La crisis terminal se mitigó un poco gracias a la templanza popular. La salida se aceleró merced a la proverbial capacidad de adaptación de los argentinos.
El presidente Néstor Kirchner entendió de volea que tanto sacrificio y tanto sufrimiento, tanta autoestima por el piso, requerían medidas reparadoras inmediatas, masivas. Que los tiempos para redistribuir y promover bienestar no los determinan laboratorios o academias sino una lectura sensible de la sociedad.
Fueron años de dolor y vejaciones, en cierto momento parecía que la caída no tendría límites ni finalizaría jamás. Sin embargo, advinieron tiempos mejores.
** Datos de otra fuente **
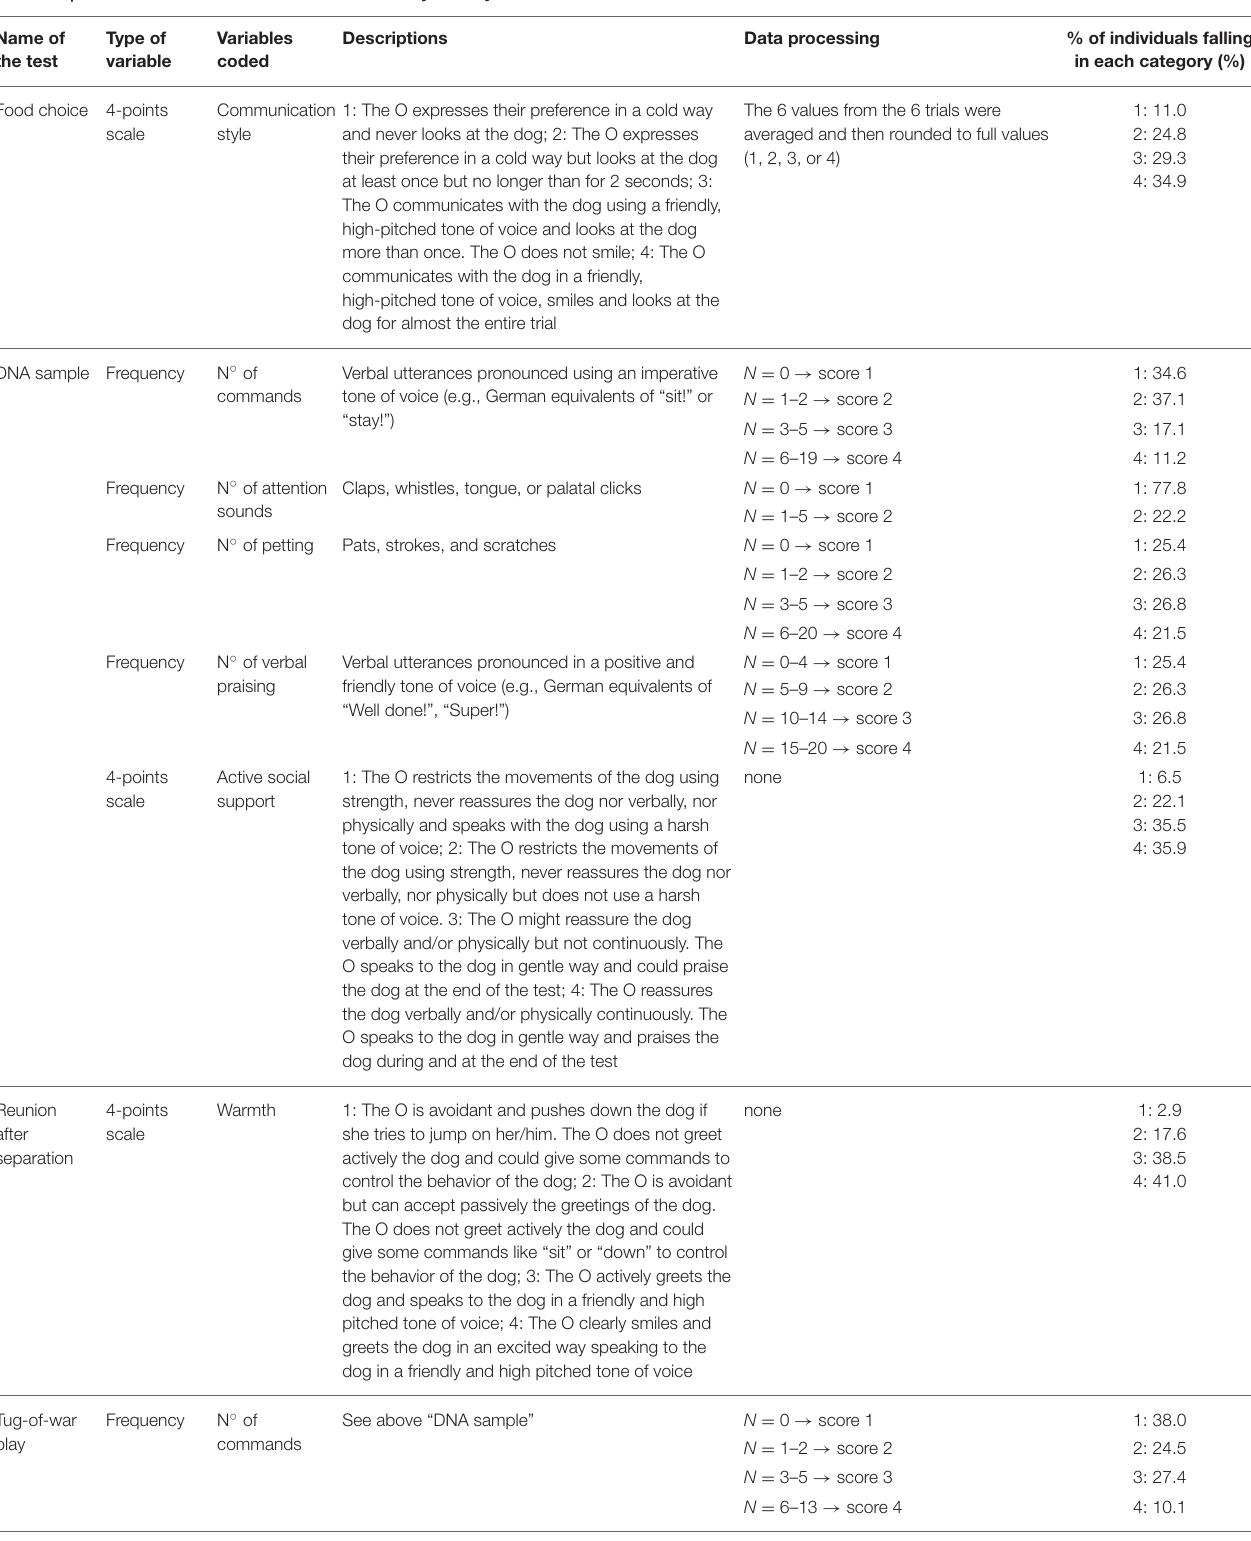
TABLE 1 | Tests included in the owner interaction style analysis and the variables coded in each. Name of the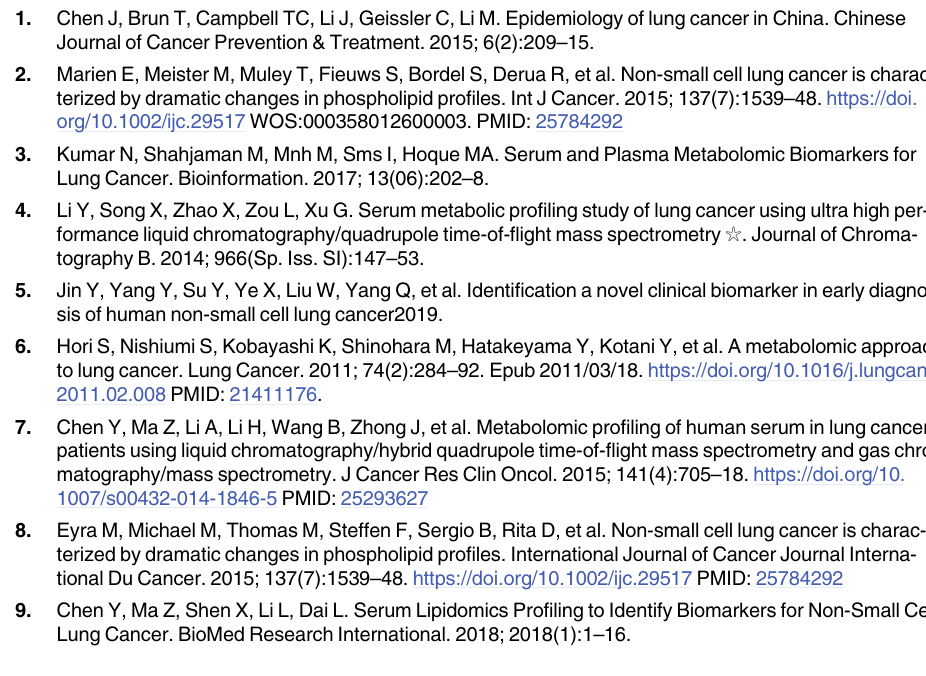
S6 Table. R2X, R2Y and Q2 of multivariable analysis in ESI+ or ESI- mode by PCA-X or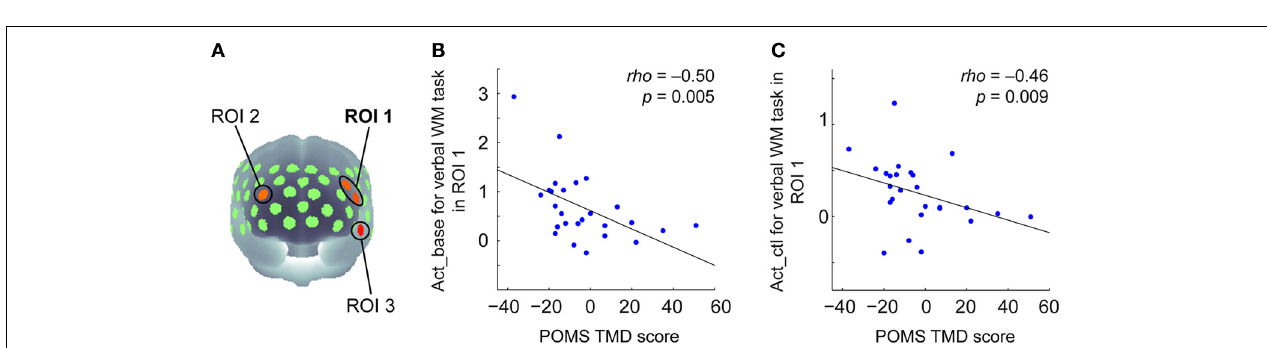
meet the p -value criteria described below each map. (C) Time courses of Hb-signal in a representative channel (Ch 25). These time courses represent the grand average across all participants ( N = 26) with standard error (transparent color region). The green vertical lines show the time of (a) Target onset and (b) Test onset, respectively.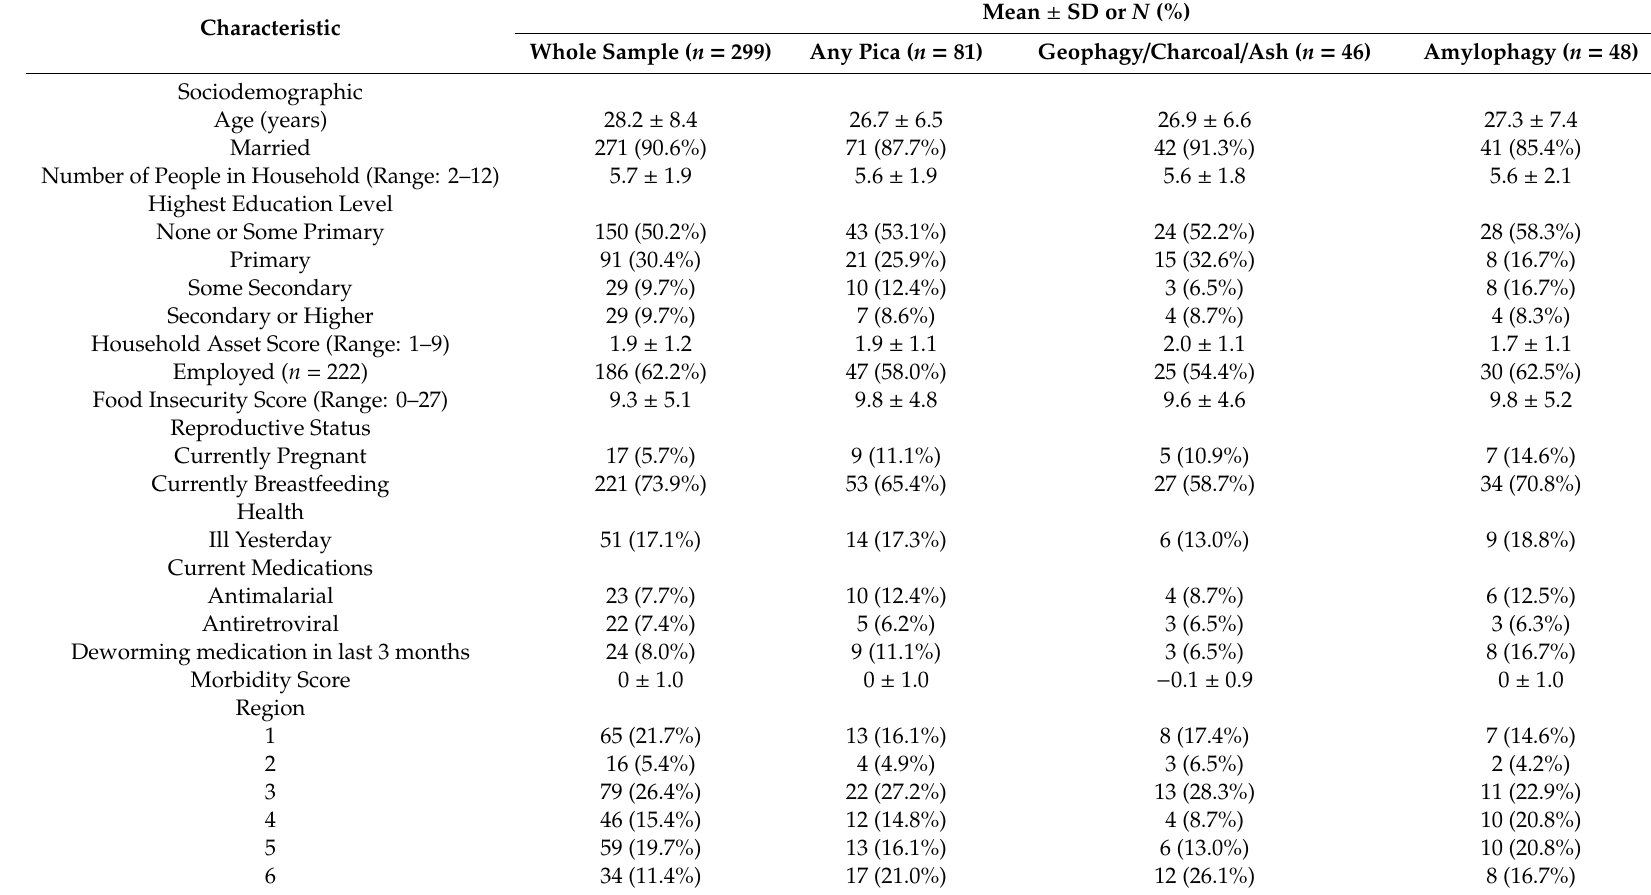
Table 1. Sample characteristics of mothers with children under 2 years, Mfangano Island,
Pensemos, por una vez, la conducta popular ante la crisis integral. Expresaron su bronca en el cuarto oscuro durante 2001. Ocuparon el espacio público en cacerolazos, marchas, asambleas. Votaron masiva y sistémicamente en 2003. Desafiaron a la barbarie policial, ofrendaron luchadores y mártires. Se organizaron, pararon mil ollas populares en todos los confines del país. Se apañaron para subsistir, volvieron a laburar ni bien pudieron. Hicieron dobles y triples jornadas, en particular las mujeres.
Millones de personas se rebelaron, se defendieron, dieron testimonio. Insumisas y no violentas a la vez como las Madres y las Abuelas. Con mucha solidaridad “por abajo”.
La gente común se deslomó, se solidarizó, se cuidó. ¿Le suena parecido (salvando tiempo y distancia) a los años de pandemia? Por algo será.